This notebook was inspired by Jeremy's Lesson 2 discussion of Figure 1(a) in the paper "High Temperature and High Humidity Reduce the Transmission of COVID-19" at https://papers.ssrn.com/sol3/papers.cfm?abstract_id=3551767.
We show how to empirically determine the p-value via Monte Carlo simulation, and apply this method to the data from Figure 1(a).
The notebook is organized as follows:
In Section 1 we work out how to generate random synthetic data sets that are consistent with the null hypothesis, and look qualitatively similar to the actual data in Figure 1(a). Because we don't have the actual datapoints, we rely on our eyeballs to tell us when our synthetic data looks close to the actual data.
In Section 2, we examine one of our synthetic data sets.
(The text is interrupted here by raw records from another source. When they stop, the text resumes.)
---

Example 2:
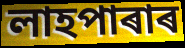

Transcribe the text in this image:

লাহপাৰাৰ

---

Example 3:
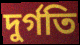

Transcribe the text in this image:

দুৰ্গতি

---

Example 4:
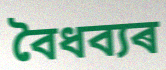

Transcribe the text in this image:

বৈধব্যৰ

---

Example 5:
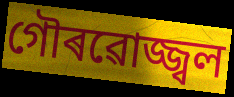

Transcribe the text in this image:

গৌৰৱোজ্জ্বলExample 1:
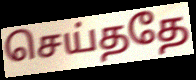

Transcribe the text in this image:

செய்ததே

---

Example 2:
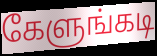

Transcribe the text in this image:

கேளுங்கடி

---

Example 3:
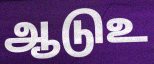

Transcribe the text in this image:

ஆடுஉ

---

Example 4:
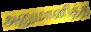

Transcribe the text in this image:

அனுமானித்த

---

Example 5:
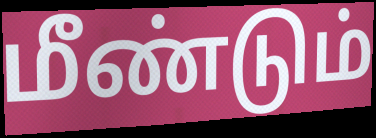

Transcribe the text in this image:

மீண்டும்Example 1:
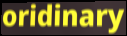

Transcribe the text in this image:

oridinary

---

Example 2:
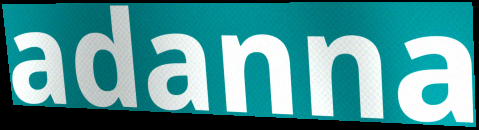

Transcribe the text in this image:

adanna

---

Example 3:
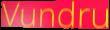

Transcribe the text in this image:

Vundru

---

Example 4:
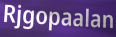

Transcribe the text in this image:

Rjgopaalan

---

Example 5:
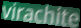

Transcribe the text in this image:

virachite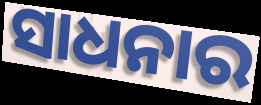
ସାଧନାର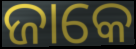
ଜାକେ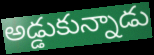
అడ్డుకున్నాడు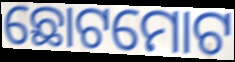
ଛୋଟମୋଟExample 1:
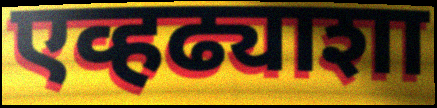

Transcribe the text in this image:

एव्हढ्याशा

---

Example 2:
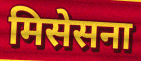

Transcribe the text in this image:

मिसेसना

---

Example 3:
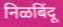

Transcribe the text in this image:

निळबिंदू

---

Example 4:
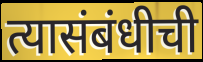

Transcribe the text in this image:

त्यासंबंधीची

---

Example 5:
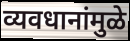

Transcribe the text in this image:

व्यवधानांमुळे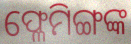
ଫ୍ଳେମିଙ୍ଗଙ୍କ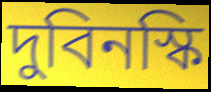
দুবিনস্কি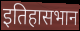
इतिहासभान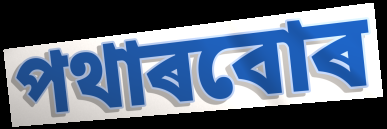
পথাৰবোৰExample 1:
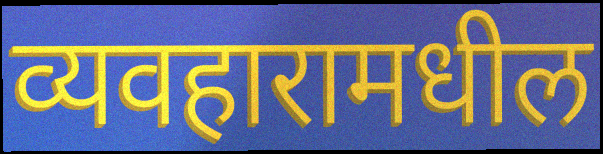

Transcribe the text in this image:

व्यवहारामधील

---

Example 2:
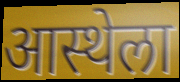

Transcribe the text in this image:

आस्थेला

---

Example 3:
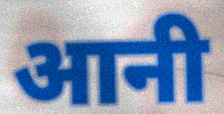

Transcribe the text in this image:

आनी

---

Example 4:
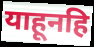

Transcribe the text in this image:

याहूनहि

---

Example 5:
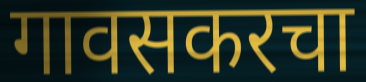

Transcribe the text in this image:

गावसकरचा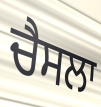
ਚੈਸਲਾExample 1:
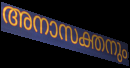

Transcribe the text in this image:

അനാസക്തനും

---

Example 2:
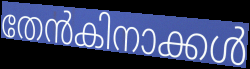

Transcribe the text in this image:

തേൻകിനാക്കൾ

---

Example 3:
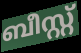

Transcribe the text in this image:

ബീസ്റ്റ്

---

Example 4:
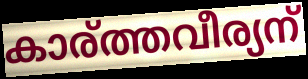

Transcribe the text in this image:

കാര്ത്തവീര്യന്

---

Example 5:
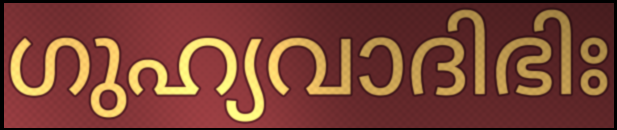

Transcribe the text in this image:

ഗുഹ്യവാദിഭിഃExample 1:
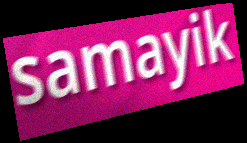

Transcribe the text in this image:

samayik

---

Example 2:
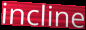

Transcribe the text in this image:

incline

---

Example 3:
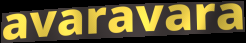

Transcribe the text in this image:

avaravara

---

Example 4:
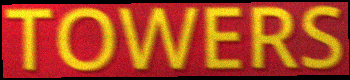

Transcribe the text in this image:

TOWERS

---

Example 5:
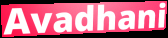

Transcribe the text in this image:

AvadhaniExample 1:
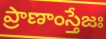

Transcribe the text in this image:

Next, in Section 3 we perform a Monte Carlo simulation, generating an ensemble of 10,000 randomly drawn synthetic data sets. For each data set, we measure and record the slope of the fitted linear R-value vs. Temperature model.
Then, in Section 4, we determine the p-value for rejection of the null hypothesis, which is the fraction of the 10,000 synthetic data sets for which the slope was steeper than -0.023, the slope in the actual data set.
Finally, in Section 5, we discuss the significance of the p-value obtained.